Swiss Meringue Buttercream

  • 8 oz. egg whites
  • 10 oz. sugar
  • 1 lb 5 oz room temperature butter
  • 1 tsp. vanilla extract

Instructions

Cake Instructions

  • Beat the softened butter at medium speed until light and creamy
  • Add the sugar and beat until fluffy
  • Beat in the eggs one at a time, scraping the bowl occasionally
  • Combine the flour, baking powder, and salt
  • Beat in the flour mixture alternating with the milk in three batches.
  • Scrape down the bowl and add the lemon zest and the lemon juice or extract
  • Pour the batter into the prepared pans and bake at 350 degrees for 35 minutes or until a toothpick inserted comes out clean.
  • Cool cakes for 10 minutes then turn out on a cooling rack.
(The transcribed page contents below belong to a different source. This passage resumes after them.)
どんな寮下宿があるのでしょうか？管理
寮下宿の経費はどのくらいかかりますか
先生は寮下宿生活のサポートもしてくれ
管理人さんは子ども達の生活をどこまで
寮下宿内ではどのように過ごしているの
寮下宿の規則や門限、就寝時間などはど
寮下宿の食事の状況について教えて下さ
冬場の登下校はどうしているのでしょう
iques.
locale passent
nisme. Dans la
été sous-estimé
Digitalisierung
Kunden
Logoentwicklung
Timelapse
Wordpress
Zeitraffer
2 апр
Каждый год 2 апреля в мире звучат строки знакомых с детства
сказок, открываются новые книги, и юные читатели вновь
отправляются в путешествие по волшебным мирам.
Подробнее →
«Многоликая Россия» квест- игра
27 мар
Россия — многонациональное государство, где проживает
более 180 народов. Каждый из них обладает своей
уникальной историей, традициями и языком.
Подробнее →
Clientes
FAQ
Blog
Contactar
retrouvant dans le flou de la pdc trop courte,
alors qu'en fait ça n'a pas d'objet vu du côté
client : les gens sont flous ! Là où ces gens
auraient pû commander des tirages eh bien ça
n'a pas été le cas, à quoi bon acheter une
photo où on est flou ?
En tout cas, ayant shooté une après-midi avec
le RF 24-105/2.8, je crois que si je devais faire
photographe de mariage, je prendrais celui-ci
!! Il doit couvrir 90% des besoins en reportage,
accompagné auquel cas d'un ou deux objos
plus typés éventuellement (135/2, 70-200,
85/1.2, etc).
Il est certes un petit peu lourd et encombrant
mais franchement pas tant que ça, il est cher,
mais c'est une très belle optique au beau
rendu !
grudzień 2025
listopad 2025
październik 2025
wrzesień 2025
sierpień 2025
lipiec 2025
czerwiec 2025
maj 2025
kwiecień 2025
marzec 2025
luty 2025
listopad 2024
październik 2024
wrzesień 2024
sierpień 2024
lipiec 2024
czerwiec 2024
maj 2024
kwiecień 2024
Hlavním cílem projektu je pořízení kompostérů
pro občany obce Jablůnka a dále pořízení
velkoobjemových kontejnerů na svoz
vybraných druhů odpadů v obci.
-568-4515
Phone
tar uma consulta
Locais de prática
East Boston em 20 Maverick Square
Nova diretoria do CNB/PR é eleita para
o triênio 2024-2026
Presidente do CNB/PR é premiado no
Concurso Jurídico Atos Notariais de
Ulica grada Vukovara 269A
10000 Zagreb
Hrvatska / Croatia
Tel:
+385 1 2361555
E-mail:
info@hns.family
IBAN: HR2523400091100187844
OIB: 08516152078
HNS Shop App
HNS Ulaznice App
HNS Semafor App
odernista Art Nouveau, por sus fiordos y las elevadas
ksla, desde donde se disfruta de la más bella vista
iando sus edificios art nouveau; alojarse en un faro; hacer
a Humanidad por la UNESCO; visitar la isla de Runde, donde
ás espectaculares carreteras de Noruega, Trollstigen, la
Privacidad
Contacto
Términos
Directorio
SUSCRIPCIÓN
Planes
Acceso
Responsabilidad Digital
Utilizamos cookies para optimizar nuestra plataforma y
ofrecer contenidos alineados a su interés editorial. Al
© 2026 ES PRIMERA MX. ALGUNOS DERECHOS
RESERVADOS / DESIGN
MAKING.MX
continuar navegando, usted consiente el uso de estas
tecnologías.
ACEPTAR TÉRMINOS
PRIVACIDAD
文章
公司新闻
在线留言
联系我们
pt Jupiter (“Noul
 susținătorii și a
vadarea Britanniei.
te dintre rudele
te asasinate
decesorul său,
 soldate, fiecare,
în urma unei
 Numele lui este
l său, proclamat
Instructions for Blackberry Puree

  • Place blackberries in a small pot and mash lightly
  • Add sugar, 2 tablespoons of water and lemon juice.
  • Bring the mixture to a simmer over medium heat, stirring occasionally for about 4 to 5 minutes. , Mix together the cornstarch and remaining 2 tablespoons of water. Slowly pour into the simmering blackberry mix, stirring constantly.
  • Cook for about 2 minutes. Remove from the heat and cool completely.

Instructions for the Swiss Meringue Blackberry Buttercream

  • Combine the egg whites and sugar in a mixing bowl, Cook, stirring continuously over a simmering bain marie until the mixture reaches 120 on a candy thermometer
  • Place the hot mixture on a mixer fitted with the whip attachment and whip until it reaches room temperature.
  • Add softened butter 1 cube at a time with the mixer running.
  • Scrape down the bowl and mix until smooth.